TASK STATEMENT
Copy every line of text in the material below word for word, leaving the pictures out of your answer.

DATA PROVIDED
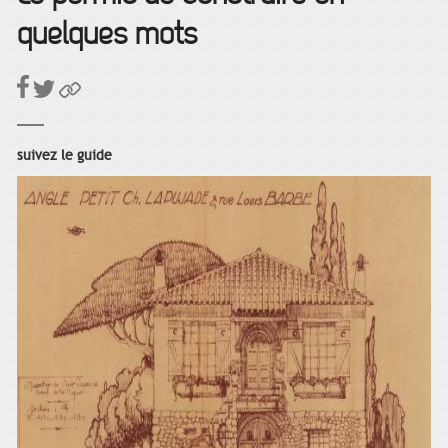
quelques mots
suivez le guide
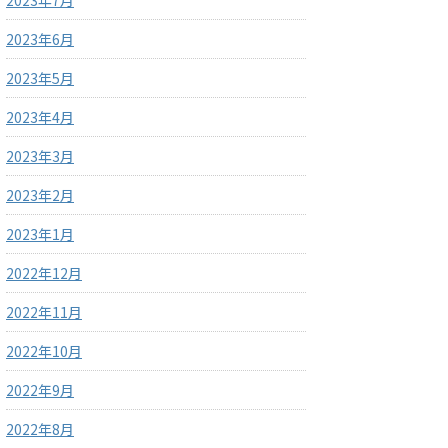
2023年7月
2023年6月
2023年5月
2023年4月
2023年3月
2023年2月
2023年1月
2022年12月
2022年11月
2022年10月
2022年9月
2022年8月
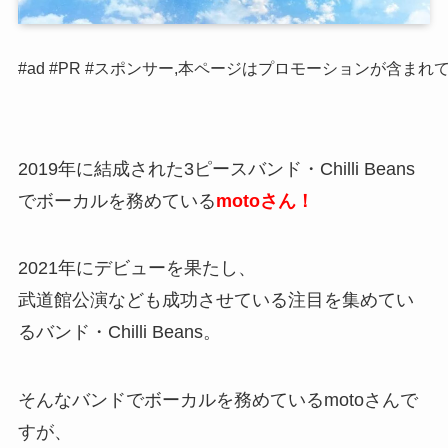
#ad #PR #スポンサー,本ページはプロモーションが含まれ
2019年に結成された3ピースバンド・Chilli Beans
でボーカルを務めている
motoさん！
2021年にデビューを果たし、
武道館公演なども成功させている注目を集めてい
るバンド・Chilli Beans。
そんなバンドでボーカルを務めているmotoさんで
すが、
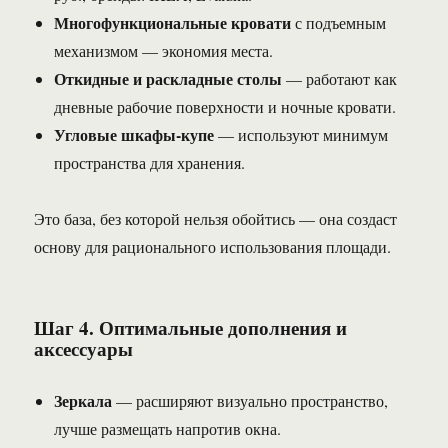
Многофункциональные кровати
с подъемным
механизмом — экономия места.
Откидные и раскладные столы
— работают как
дневные рабочие поверхности и ночные кровати.
Угловые шкафы-купе
— используют минимум
пространства для хранения.
Это база, без которой нельзя обойтись — она создаст
основу для рационального использования площади.
Шаг 4. Оптимальные дополнения и
аксессуары
Зеркала
— расширяют визуально пространство,
лучше размещать напротив окна.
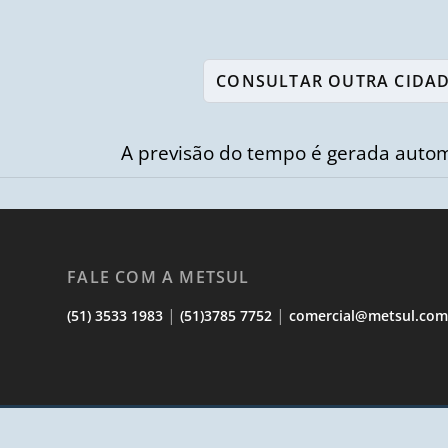
A previsão do tempo é gerada autom
FALE COM A METSUL
|
|
(51) 3533 1983
(51)3785 7752
comercial@metsul.co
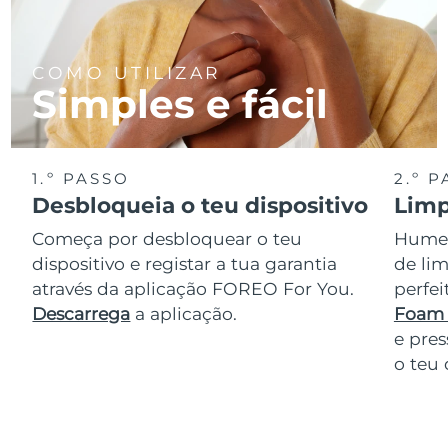
COMO UTILIZAR
Simples e fácil
1.º PASSO
2.º 
Desbloqueia o teu dispositivo
Limp
Começa por desbloquear o teu
Humede
dispositivo e registar a tua garantia
de lim
através da aplicação FOREO For You.
perfe
Descarrega
a aplicação.
Foam 
e pres
o teu 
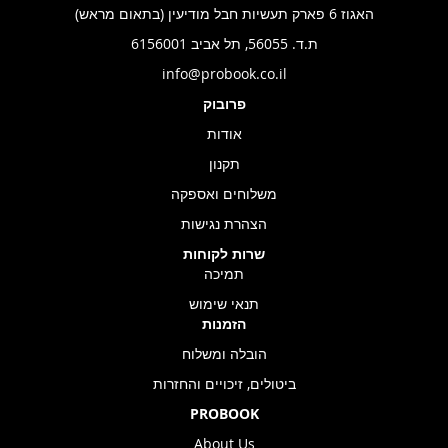
האגוז 6 פארק תעשיות חבל מודיעין (בתאום מראש)
ת.ד. 56055, תל אביב 6156001
info@probook.co.il
פרובוק
אודות
תקנון
משלוחים ואספקה
הצהרת נגישות
שרות לקוחות
תמיכה
תנאי שימוש
הזמנות
הובלה ומשלוח
ביטולים, זיכויים והחזרות
PROBOOK
About Us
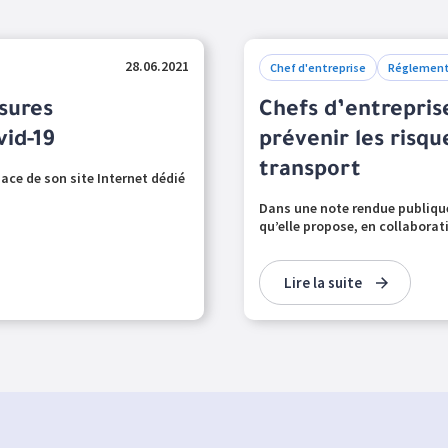
28.06.2021
Chef d'entreprise
Réglement
sures
Chefs d’entreprise
vid-19
prévenir les risqu
transport
ace de son site Internet dédié
Dans une note rendue publique 
qu’elle propose, en collaborati
Lire la suite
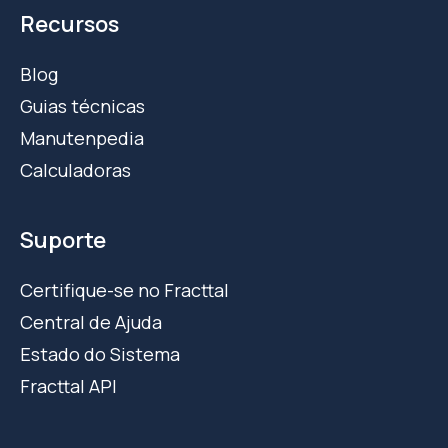
Recursos
Blog
Guias técnicas
Manutenpedia
Calculadoras
Suporte
Certifique-se no Fracttal
Central de Ajuda
Estado do Sistema
Fracttal API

TASK RESPONSE
quelques mots
suivez le guide
2023年7月
2023年6月
2023年5月
2023年4月
2023年3月
2023年2月
2023年1月
2022年12月
2022年11月
2022年10月
2022年9月
2022年8月
#ad #PR #スポンサー,本ページはプロモーションが含まれ
2019年に結成された3ピースバンド・Chilli Beans
でボーカルを務めている
motoさん！
2021年にデビューを果たし、
武道館公演なども成功させている注目を集めてい
るバンド・Chilli Beans。
そんなバンドでボーカルを務めているmotoさんで
すが、
Многофункциональные кровати
с подъемным
механизмом — экономия места.
Откидные и раскладные столы
— работают как
дневные рабочие поверхности и ночные кровати.
Угловые шкафы-купе
— используют минимум
пространства для хранения.
Это база, без которой нельзя обойтись — она создаст
основу для рационального использования площади.
Шаг 4. Оптимальные дополнения и
аксессуары
Зеркала
— расширяют визуально пространство,
лучше размещать напротив окна.
A previsão do tempo é gerada autom
FALE COM A METSUL
|
|
(51) 3533 1983
(51)3785 7752
comercial@metsul.co
COMO UTILIZAR
Simples e fácil
1.º PASSO
2.º 
Desbloqueia o teu dispositivo
Limp
Começa por desbloquear o teu
Humede
dispositivo e registar a tua garantia
de lim
através da aplicação FOREO For You.
perfe
Descarrega
a aplicação.
Foam 
e pres
o teu 
האגוז 6 פארק תעשיות חבל מודיעין (בתאום מראש)
ת.ד. 56055, תל אביב 6156001
info@probook.co.il
פרובוק
אודות
תקנון
משלוחים ואספקה
הצהרת נגישות
שרות לקוחות
תמיכה
תנאי שימוש
הזמנות
הובלה ומשלוח
ביטולים, זיכויים והחזרות
PROBOOK
About Us
28.06.2021
Chef d'entreprise
Réglement
sures
Chefs d’entreprise
vid-19
prévenir les risqu
transport
ace de son site Internet dédié
Dans une note rendue publique 
qu’elle propose, en collaborati
Lire la suite
Recursos
Blog
Guias técnicas
Manutenpedia
Calculadoras
Suporte
Certifique-se no Fracttal
Central de Ajuda
Estado do Sistema
Fracttal API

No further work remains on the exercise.